SUMMARY OF THE INVENTIONThe present specification discloses a method of treating peripheral neuropathic pain using a handheld cold laser device comprising: acquiring the handheld cold laser device, wherein the handheld cold laser device comprises a light emission surface and a body attached to, but separate from, the light emission surface; attaching a patient attachment surface to a portion of a patient's body, wherein the patient attachment surface comprises a light emission surface receiver; attaching the light emission surface to the light emission surface receiver, wherein the light emission surface receiver comprises a hollow cavity enclosed by a first wall, wherein the first wall has a periphery, and wherein an external surface of the light emission surface is positioned inside the periphery; adjusting a position of a support member having a first end and a second end, wherein the first end of the support member is attached to at least one of the light emission surface receiver or the patient attachment surface, wherein the second end of the support member is in physical contact with the body of the handheld cold laser device, and wherein the second end of the support member is adjusted such that the light emission surface is maintained in a position parallel to the patient's skin in a hands-free manner; and activating the handheld cold laser device to transmit light from the light emission surface through the light emission surface receiver and to the patient's body.
Optionally, the method further comprises adjusting the periphery of the light emission surface receiver to achieve a friction fit with the external surface of the light emission surface.
Optionally, adjusting the position of the support member comprises rotating the support member, wherein the support member is hinged at one end to at least one of the light emission surface receiver or the patient attachment surface. Optionally, the support member comprises a curved portion at a second end to receive the body of the cold laser device.
Optionally, an internal surface of the first wall comprises a reflective material wherein the reflective material is positioned to cause light emitted from the light emission surface and impinging on the internal surface of the first wall to be directed toward the patient's skin. Optionally, at least 20% of the internal surface of the first wall comprises the reflective material. Optionally, at least 50% of the internal surface of the first wall comprises the reflective material. Optionally, at least 70% of the internal surface of the first wall comprises the reflective material.
Optionally, the wall of the light emission surface receiver has a plurality of holes to release heat generated from light emitted by the light emission surface.
Optionally, the wall of the light emission surface is porous.
Optionally, the wall of the light emission surface receiver is vertically adjustable to thereby modify a distance between the light emission surface and the patient's skin.
Optionally, the light emission surface receiver is detachable from the patient attachment surface.
Optionally, the light emission surface receiver is attached to the patient attachment surface using at least one of a friction fit, Velcro, snaps, a sewed connection, or glue.
Optionally, the support member comprises a height adjustment mechanism and adjusting the position of the support member comprises modifying the height adjustment mechanism.
Optionally, the support member comprises a telescopic height adjustment mechanism and adjusting the position of the support member comprises turning a dial to cause one portion of the support member to move relative to a second portion of the support member.
Optionally, the light emission surface receiver comprises a second wall that encloses the first wall, wherein an interior surface of the second wall is attached to an exterior surface of the first wall through a member and wherein the second wall is configured to permit heat to flow away from the patient's body. Optionally, the first wall has a first length and the second wall has a second length, wherein the first length is less than the second length, and wherein the second wall comprises a plurality of openings.
Optionally, the method further comprises deactivating the handheld cold laser device to turn off light from the light emission surface after a period of time, wherein the period of time is sufficient to at least partially treat the peripheral neuropathic pain.
Optionally, the light emission surface has a first geometric shape and the light emission receiver has a second geometric shape, wherein the second geometric shape is similar to the first geometric shape but of a different size.

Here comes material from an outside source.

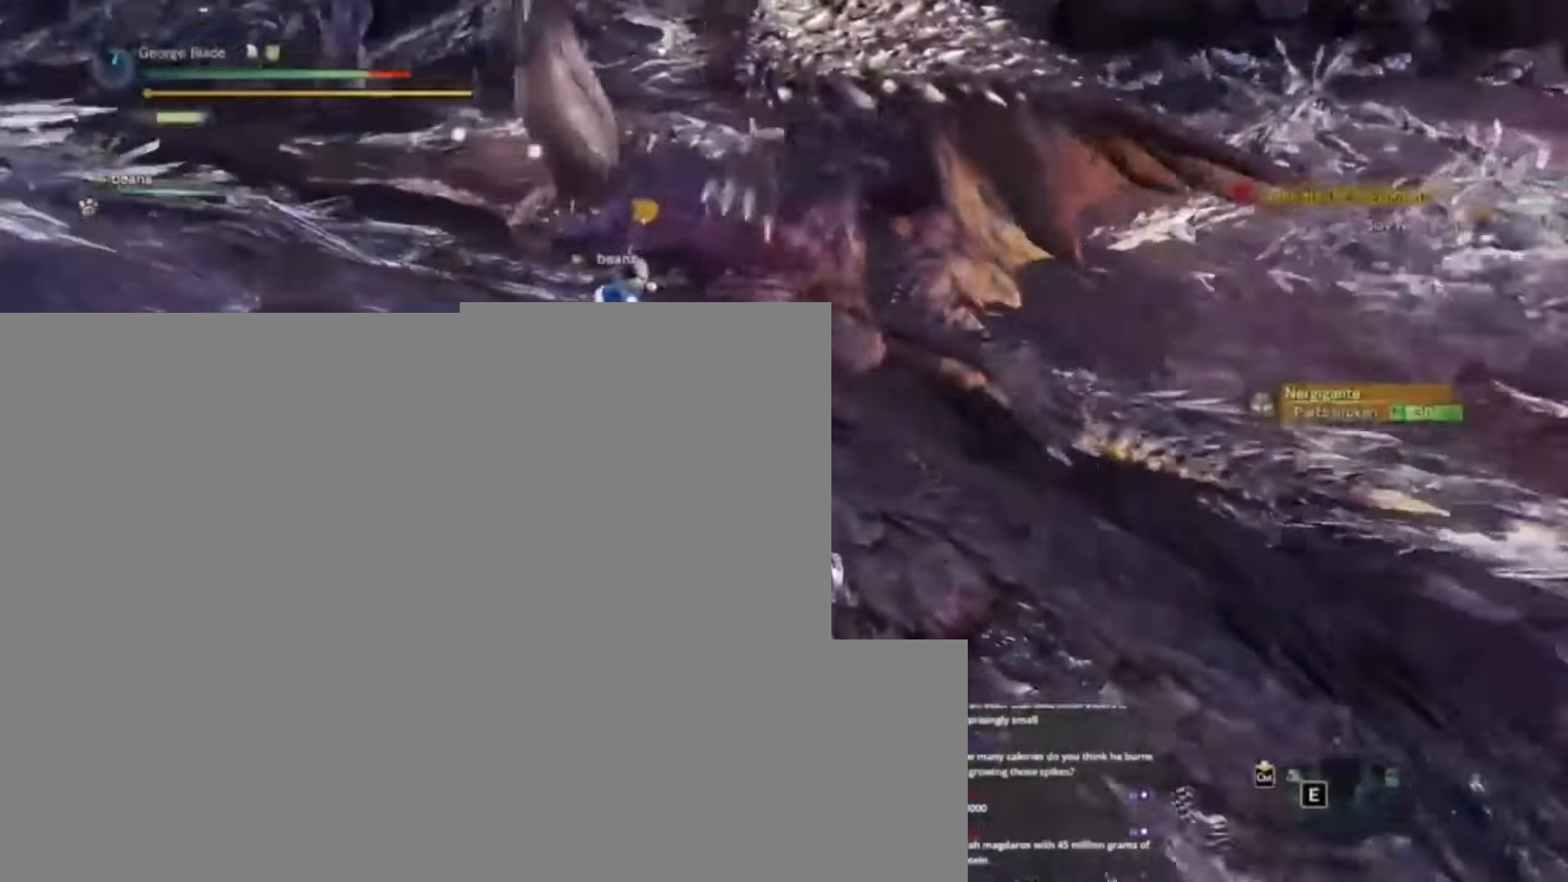
Gameplay with keyboard and mouse; each line is a JSON object with the keys held at the frame after it. "events" lists presses ("down") and releases ("up") of "1", "2", "3", "4", "5", "a", "alt", "c", "caps_lock", "ctrl", "d", "e", "f", "g", "q", "r", "s", "shift", "space", "t", "tab", "v", "w", "x" and "z" between this image and that frame as [ms after this image, input, new state], when the widget could be followed in between. No other keys are recorded. Mouse buttons are not recorded. Not read: mouse_move.
{"keys": ["a", "shift", "w"], "events": [[217, "shift", "down"]]}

Optionally, the first geometric shape is at least one of rectangular, circular, oval, trapezoidal, triangular, polygonal, or conical.
The aforementioned and other embodiments of the present specification shall be described in greater depth in the drawings and detailed description provided below.
These and other features and advantages of the present specification will be further appreciated, as they become better understood by reference to the following detailed description when considered in connection with the accompanying drawings:
The present invention may be used to treat, in a substantially hands-free manner, numerous conditions, including ligament sprains, muscle strains, tendonitis, bursitis, neck pain, back pain, knee pain, muscle spasms, inflammation, swelling, ulcerations, rheumatoid arthritis, autoimmune diseases, peripheral neuropathy, fibromyalgia, carpal tunnel syndrome, acne, psoriasis, burns, vitiligo, edema, dermatitis, rashes, wounds related to diabetes, and diabetic neuropathy.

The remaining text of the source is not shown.